This past week, airwaves all over the world have been full, nay, clogged with news and analysis of what happened on that fateful day ten years ago.
September 11th had become the crux of the 21st century and virtually every news network has jumped on the band wagon and cashed in on the world’s collective grief. Yet, my sentiment towards this monumental point in history is no stronger than, “It’s been ten years. Let’s move on already.”
This event had been so far from my mind that when Yahoo! News featured a story about the photographer who captured “the falling man”, I wondered, “Why on earth are they bringing this up now?” I then realized that the 10-year anniversary of 9/11 was but several days away.
When 9/11 occurred, I was studying architecture at the University of Technology Malaysia. I watched the catastrophic event unfold over lunch break on a small television set in the cafeteria alongside my classmates. In the Architectural History class immediately after lunch, my professor explained what a great architectural tragedy it was that a landmark like the World Trade Centre should suffer such a fate. From that day on, I had always viewed 9/11 through a desensitized architectural lens.
For those who witnessed the human cost of 9/11, the tragedy will always be a wound that can be easily pricked to shed fresh blood. To Iraqi and Afghan civilians, 9/11 is yet another terrorist attack whose casualty pales in comparison to the thousands of lives lost every month since the US invasion.
I therefore do not blame the public for invoking the annual torrent of tears to “remember the dead.” On this date for every year since 2001, we’ve been reminded of the thousands of lives lost and of the need to exercise every measure to apprehend the people purportedly responsible for it.

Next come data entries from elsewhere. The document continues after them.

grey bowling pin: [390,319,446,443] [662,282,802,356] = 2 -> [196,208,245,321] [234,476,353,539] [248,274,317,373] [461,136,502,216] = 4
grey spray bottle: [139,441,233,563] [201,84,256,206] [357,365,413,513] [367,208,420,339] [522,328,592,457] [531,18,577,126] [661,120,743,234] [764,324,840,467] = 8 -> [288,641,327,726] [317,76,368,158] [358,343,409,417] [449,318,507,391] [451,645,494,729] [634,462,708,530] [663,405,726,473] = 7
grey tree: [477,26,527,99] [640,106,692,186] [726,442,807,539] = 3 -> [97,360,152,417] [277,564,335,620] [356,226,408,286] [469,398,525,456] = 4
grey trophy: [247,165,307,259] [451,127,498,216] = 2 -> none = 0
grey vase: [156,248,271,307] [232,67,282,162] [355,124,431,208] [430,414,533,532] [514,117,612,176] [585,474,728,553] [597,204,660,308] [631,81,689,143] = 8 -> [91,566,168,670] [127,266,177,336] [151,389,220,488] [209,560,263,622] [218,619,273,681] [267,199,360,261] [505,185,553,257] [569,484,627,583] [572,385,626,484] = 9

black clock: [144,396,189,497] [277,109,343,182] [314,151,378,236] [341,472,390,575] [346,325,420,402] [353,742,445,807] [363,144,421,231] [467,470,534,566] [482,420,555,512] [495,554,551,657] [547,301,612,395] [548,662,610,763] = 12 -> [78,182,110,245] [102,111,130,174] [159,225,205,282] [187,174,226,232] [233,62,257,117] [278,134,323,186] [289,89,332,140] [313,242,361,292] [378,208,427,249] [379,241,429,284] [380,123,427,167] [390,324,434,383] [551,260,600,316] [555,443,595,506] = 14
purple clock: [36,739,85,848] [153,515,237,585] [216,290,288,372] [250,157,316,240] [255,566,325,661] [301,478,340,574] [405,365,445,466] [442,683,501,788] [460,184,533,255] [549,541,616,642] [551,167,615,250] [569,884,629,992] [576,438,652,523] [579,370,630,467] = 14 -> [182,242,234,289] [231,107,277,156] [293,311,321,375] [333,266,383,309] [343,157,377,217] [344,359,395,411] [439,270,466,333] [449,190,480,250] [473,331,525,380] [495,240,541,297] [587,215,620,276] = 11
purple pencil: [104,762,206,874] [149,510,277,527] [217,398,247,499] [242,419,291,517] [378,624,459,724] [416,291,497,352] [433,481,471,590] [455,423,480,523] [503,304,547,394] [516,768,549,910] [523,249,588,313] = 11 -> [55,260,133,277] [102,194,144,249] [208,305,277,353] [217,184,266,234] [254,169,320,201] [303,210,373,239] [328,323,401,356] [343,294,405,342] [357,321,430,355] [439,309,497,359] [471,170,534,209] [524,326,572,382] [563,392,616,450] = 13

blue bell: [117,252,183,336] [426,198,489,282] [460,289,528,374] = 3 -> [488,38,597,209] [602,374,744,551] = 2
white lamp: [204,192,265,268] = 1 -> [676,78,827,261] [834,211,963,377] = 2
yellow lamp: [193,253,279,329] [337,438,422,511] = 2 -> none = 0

What I do have issues with is the way the casualties of 9/11 are constantly invoked to paradoxically justify more violence. The three thousand lives lost was, and still is, used to silence any objections to the trillions of dollars spent on military bases overseas. It is the all-access-pass that has kicked the doors to our private lives wide open. It is the invisible hand that pushes us through airport scanners to expose our private beings. It is the warrant that allows civilians to be arrested, questioned or held captive without charge for years.
I won’t try to perform yet another post-mortem on 9/11 or the events that followed; that has been done to death and there is no end to the debate on how 9/11 changed the world. Case in point: a simple message of condolence posted on Facebook by a friend of mine triggered an avalanche of responses arguing both for and against the Bush administration’s invasion of Afghanistan and Iraq. As much as I hate to admit it, there are strong arguments for it from both sides of the fence. The question, to me, is whether it still has anything to do with what happened on September 11 ten years ago.